Franklin’s List, a nonpartisan political action committee “dedicated to electing science, technology, engineering, and mathematics (STEM) professionals to public office” officially launched last month.
The PAC wants STEM specialists to win elections and address funding scientific research, education policy, and even curriculum specifics.
In Is Progress Possible?, C.S. Lewis foresaw the specialist’s inevitable rise in government:
Now I dread specialists in power because they are specialists speaking outside their special subjects. Let scientists tell us about sciences. But government involves questions about the good for man, and justice, and what things are worth having at what price; and on these a scientific training gives a man’s opinion no added value. Let the doctor tell me I shall die unless I do so-and-so; but whether life is worth having on those terms is no more a question for him than for any other man.
Lewis’s point is not that scientists shouldn’t enter government. Entering government purely as a specialist is the problem, and that is exactly what Franklin’s List wants to see happen.
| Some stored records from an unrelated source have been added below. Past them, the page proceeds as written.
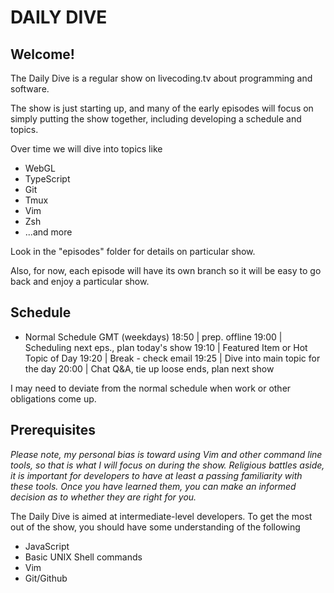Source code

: # DAILY DIVE

## Welcome!
The Daily Dive is a regular show on livecoding.tv about programming and software.  

The show is just starting up, and many of the early episodes will focus on simply putting the show together, including developing a schedule and topics.

Over time we will dive into topics like
* WebGL
* TypeScript
* Git
* Tmux
* Vim
* Zsh
* ...and more

Look in the "episodes" folder for details on particular show.

Also, for now, each episode will have its own branch so it will be easy to go back and enjoy a particular show.

## Schedule 
* Normal Schedule GMT (weekdays)
18:50 | prep. offline
19:00 | Scheduling next eps., plan today's show
19:10 | Featured Item or Hot Topic of Day 
19:20 | Break - check email
19:25 | Dive into main topic for the day
20:00 | Chat Q&A, tie up loose ends, plan next show
 
I may need to deviate from the normal schedule when work or other obligations come up.

## Prerequisites
*Please note, my personal bias is toward using Vim and other command line tools, so that is what I will focus on during the show. Religious battles aside, it is important for developers to have at least a passing familiarity with these tools. Once you have learned them, you can make an informed decision as to whether they are right for you.*

The Daily Dive is aimed at intermediate-level developers.  To get the most out of the show, you should have some understanding of the following 

* JavaScript
* Basic UNIX Shell commands
* Vim
* Git/Github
Scientists draw inferences from empirical data, whereas politics is concerned with the distribution of social and economic goods. Even if political science is labeled an empirical science, the science itself cannot make normative claims about the data it obtains. If data reveals that legalized substance x leads to obesity, it does not follow, on those grounds alone, that it is just or prudent to ban substance x. The former is a scientific claim—the latter, moral or political.
As scientists strictly concern themselves with empirical data, a STEM background does not imply uniquely good judgment to write policy based on, or aimed at, promoting science. Let’s pretend that climate change is affirmed by all members of Congress. This new acceptance says nothing of what public policy should or should not be enacted. Science tells us what is taking place; not what what we should do.
Admittedly, if policy based on scientific consensus is to be drafted, then scientific knowledge is a necessary ingredient. But what sort of political judgments are the STEM specialists concluding from their scientific research? The goal should be specific policy rather than a specialist trained in a certain discipline.